III. Cause of Action Under Business and Professions Code Section 17200
Franklin and FCC concede the fifth cause of action for violations of Business and Professions Code section 17200 is dependent upon the other causes of action. Because the first four causes of action were properly adjudicated against Franklin and FCC, the fifth cause of action was properly adjudicated against them as well.
The judgment is affirmed. Respondents to recover costs incurred on appeal.
1. Axton and DDi argue Hidehira's nationality and lack of understanding of American law should not be considered because the test for whether a statement is fact or opinion is an objective test. (Ferlauto v. Hamsher (1999) 74 Cal.App.4th 1394, 1404, 88 Cal.Rptr.2d 843 [“when analyzing the statements in question, courts do so from the perspective of the average reader, not a person trained in the technicalities of the law”].) But in analyzing the context in which the statements were made, courts must look to “the knowledge and understanding of the audience to whom the publication was directed” (Baker v. Los Angeles Herald Examiner, supra, 42 Cal.3d at p. 261, 228 Cal.Rptr. 206, 721 P.2d 87) and measure the effect of a publication by its “ ‘natural and probable effect upon the mind of the average reader ’ ” (Morningstar, Inc. v. Superior Court, supra, 23 Cal.App.4th at p. 688, 29 Cal.Rptr.2d 547, italics added). Here, the audience to whom the first two e-mails were directed was Hidehira.

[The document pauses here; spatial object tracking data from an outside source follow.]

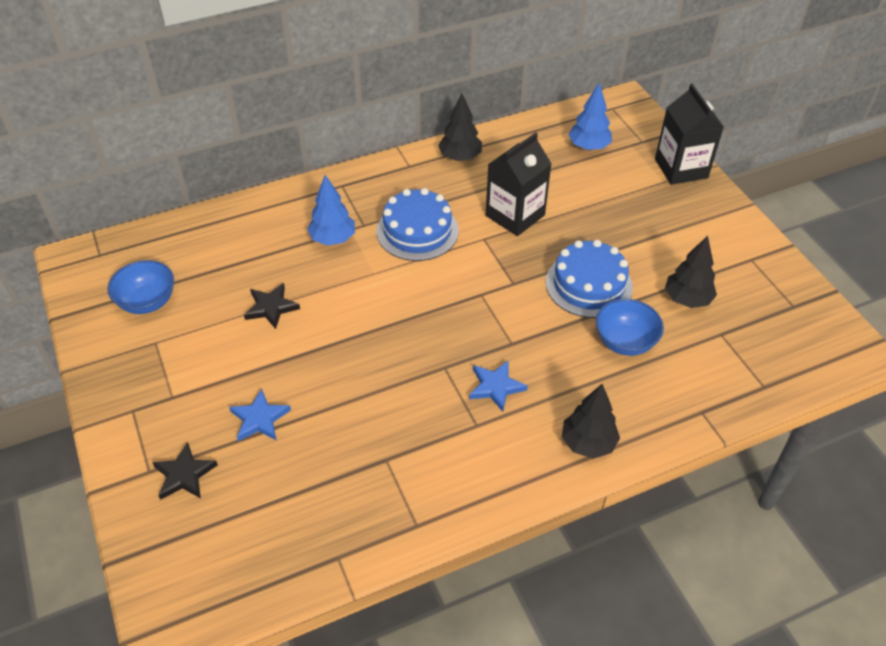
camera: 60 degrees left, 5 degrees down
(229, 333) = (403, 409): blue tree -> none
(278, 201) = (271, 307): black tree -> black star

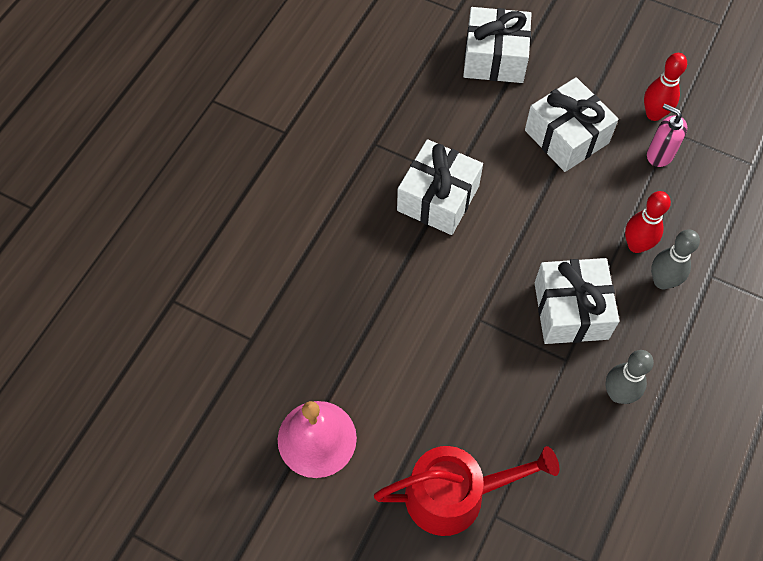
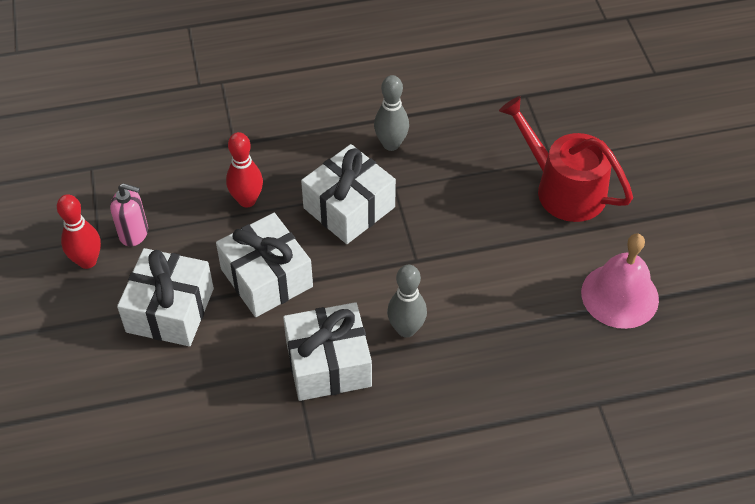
camera: 130 degrees left, 10 degrees down
(494, 58) = (115, 429): white gift -> white gift (266, 278)
(659, 155) = (134, 233): pink soap dispenser -> pink soap dispenser turned 75 degrees counterclockwise
(662, 281) = (267, 168): grey bowling pin -> grey bowling pin (406, 329)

2. Franklin and FCC do not contend Axton's e-mails to Hidehira create a triable issue as to causation. Indeed, while Axton's e-mails constitute evidence of acts intended to induce a breach or disruption of a contractual relationship, Axton's e-mails alone do not support a reasonable inference of causation of damages.
WE CONCUR: MOORE, Acting P.J., and IKOLA, J.